Parole materne e archivi dialettici, l’eco nella voce di Haidi e la forza senza antitesi delle immagini (al vaglio trecento ore di materiale visionato da Comencini e Linda Taylor, la montatrice): cercano Carlo, sottile in una canotta bianca, dalla acerba magrezza in mezzo alla folla cinematica di inizio secolo. Poi una foto di Luciano Ferrara ne immortala la sagoma ferma e il carattere, quello di voler prima capire e poi agire, nota Haidi nel suo accorato ritratto di madre così amorevolmente parziale. Ma se il cinema, lingua di immagini, non può documentare la verità, allora non resta che cercare il reale. E Carlo Giuliani, ragazzo è un’opera sul dolore reale di Haidi Giuliani.

Disponibile su YouTube.

 

 Blob – puntata sul G8

Tutta la rabbia del G8 compressa nel contenitore anarchico di immagini di Blob; viene dissacrata dalle confessioni di Enrico Ghezzi, che si fa Virgilio del suo stesso viaggio mnemonico in quel bollente luglio genovese. Il cut in un film non si dovrebbe dare mai, afferma con la certezza di chi crede in un cinema d’urgenza, quella di impugnare il presente nell’istante in cui viene al mondo e nella durata del suo respiro.

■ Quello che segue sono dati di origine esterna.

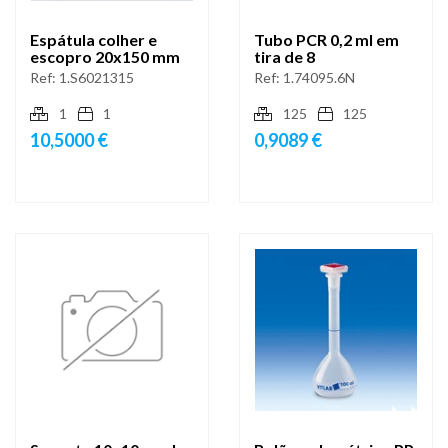
Espátula colher e
Tubo PCR 0,2 ml em
escopro 20x150 mm
tira de 8
Ref:
1.S6021315
Ref:
1.74095.6N
1
1
125
125
10,5000 €
0,9089 €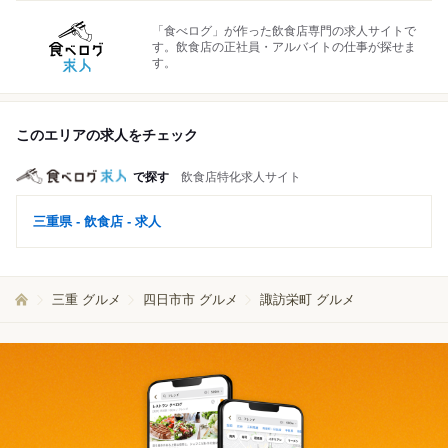
「食べログ」が作った飲食店専門の求人サイトで
す。飲食店の正社員・アルバイトの仕事が探せま
す。
このエリアの求人をチェック
で探す
飲食店特化求人サイト
三重県 - 飲食店 - 求人
三重 グルメ
四日市市 グルメ
諏訪栄町 グルメ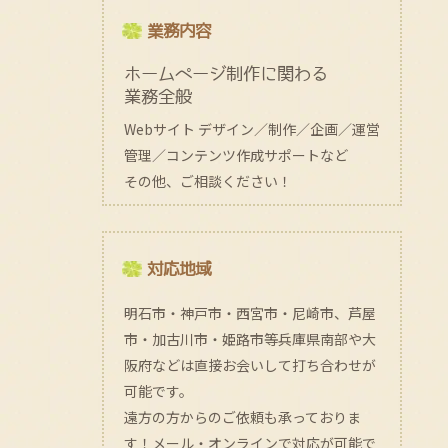
業務内容
ホームページ制作に関わる
業務全般
Webサイト デザイン／制作／企画／運営
管理／コンテンツ作成サポートなど
その他、ご相談ください！
対応地域
明石市・神戸市・西宮市・尼崎市、芦屋
市・加古川市・姫路市等兵庫県南部や大
阪府などは直接お会いして打ち合わせが
可能です。
遠方の方からのご依頼も承っておりま
す！メール・オンラインで対応が可能で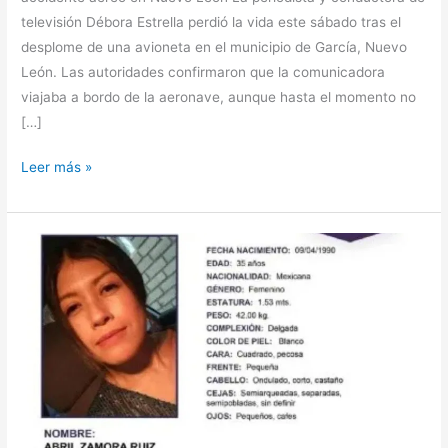
televisión Débora Estrella perdió la vida este sábado tras el
desplome de una avioneta en el municipio de García, Nuevo
León. Las autoridades confirmaron que la comunicadora
viajaba a bordo de la aeronave, aunque hasta el momento no
[…]
Consternación
Leer más »
en
Monterrey:
muere
la
periodista
Débora
Estrella
en
desplome
de
avioneta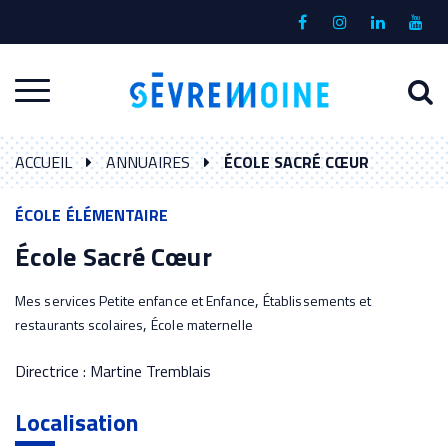
Gestion des traceurs
Lien
Lien
Lien
Lien
vers
vers
vers
vers
le
le
le
la
A
Aller
compte
compte
compte
chaî
à
Facebook
Instagram
Linkedin
Yout
à
l
ACCUEIL
ANNUAIRES
ÉCOLE SACRÉ CŒUR
la
r
navigation
ÉCOLE ÉLÉMENTAIRE
École Sacré Cœur
,
Mes services Petite enfance et Enfance
Établissements et
,
restaurants scolaires
École maternelle
Directrice : Martine Tremblais
Localisation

Tra la bufera si fa strada tutta la pulsione del documentare; è l’obbligo di testimoniare, l’obbligo di esserci.

Disponibile su YouTube.

Diaz – Non pulire questo sangue (2012)

La verità è tale se, oltre a non raccontare falsità, la si racconta tutta, scriveva Vittorio Agnoletto – portavoce del Genoa Social Forum – mentre bocciava il thriller del reale firmato Daniele Vicari, Diaz – Non pulire questo sangue. L’accusa era quella di un film riguardoso oltre il dovuto, che pur nella sua spietatezza, risparmiava troppe immagini, dati e cognomi (reali) di una macelleria messicana.

Certo, il cinema è un gioco di sguardi, che si incontrano ai confini di un fotogramma e, da soli, condannano la sospensione di un diritto. Allora il montaggio fittissimo di temporalità lontane, il racconto dal particolare di una bottiglietta lanciata contro una volante all’universale angoscia di madri che aspettano a casa i figli, rendono il lavoro di Vicari un potente cinema di denuncia contemporaneo.

Disponibile su MUBI.

The Summit (2012) di Franco Fracassi e Massimo Lauria

Forse l’inchiesta più puramente giornalistica sui giorni del fatale luglio genovese è il The Summit di Franco Fracassi e Massimo Lauria, che raccoglie voci e porge l’orecchio a moventi e ribellioni nel collage di una guerriglia urbana. Dalla ferocia dei black bloc tedeschi alla perturbante marcia dei celerini che battono sugli scudi i loro manganelli, sono i gregari inanimati del governo Berlusconi, tormentato dallo spettro dell’ultima caduta nel ’94 sotto la spallata delle manifestazioni sulle pensioni, spiega Claudio Giardullo (segretario del Sindacato lavoratori della Polizia).

The Summit è dunque l’accorta mappatura di un disonore politico, fedele all’imperativo della lotta urbana. D’altronde, Fracassi e Lauria sono  reporter che sanno l’arte di cogliere fonti per palesare verità. Come negli stralci della conversazione telefonica tra due carabinieri: uno a zero per noi attesta fiera la marescialla Sbarbaro in merito alla morte di Carlo Giuliani. Eppure, quel G8 non è stata altro che una disgrazia senza vincitori, ma solo tanti, troppi vinti.

Disponibile su YouTube e su The Film Club.